La petite Landricia, enfant albinos âgée d’un an et demi, a été tuée à Toliara dans le cadre d’un crime rituel, il y a exactement un mois. Dix jours après le meurtre, les autorités locales ont désigné dix-huit personnes comme responsables présumées du crime, parmi lesquelles des chamans, des infirmiers, des informateurs, des passeurs, des exécutants présumés et des personnes accusées d’avoir séquestré l’enfant.

Le 12 juin, la procureure près le tribunal de première instance d’Antananarivo, Narindra Rakotoniaina, a annoncé que seize hommes impliqués dans cette affaire avaient été placés à la maison de force de Tsiafahy. Deux femmes ont, pour leur part, été placées à la maison centrale d’Antanimora. Les dix-huit personnes sont actuellement détenues à Antananarivo.

La procureure a rappelé que cinq individus armés de sabres se sont introduits au domicile de la famille de l’enfant vers deux heures du matin à Ankiembe, Toliara.
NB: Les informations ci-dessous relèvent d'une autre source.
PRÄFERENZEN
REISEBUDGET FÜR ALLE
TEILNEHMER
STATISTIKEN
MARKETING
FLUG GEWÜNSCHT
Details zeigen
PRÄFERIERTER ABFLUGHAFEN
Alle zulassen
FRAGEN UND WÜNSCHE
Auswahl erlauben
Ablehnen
Ils ont pris l’enfant de force devant ses parents. La mère de famille a heureusement pu cacher l’un de ses enfants, qui est également atteint d’albinisme. Le 28 mai, l’enfant est tuée puis décapitée. Les enquêtes menées jusqu’ici ont pu éclaircir le rôle de certains présumés. Ils sont poursuivis pour séquestration, meurtre, trafic d’organes et association de malfaiteurs. Les présumés coupables attendent leur procès, à l’issue duquel ils risquent la perpétuité.

« Tout un réseau opère derrière cette affaire de séquestration et d’assassinat d’enfant albinos. Les forces de l’ordre et la justice travaillent d’arrache-pied pour démanteler ces réseaux », a averti la procureure. Mais le ou les commanditaires restent inconnus.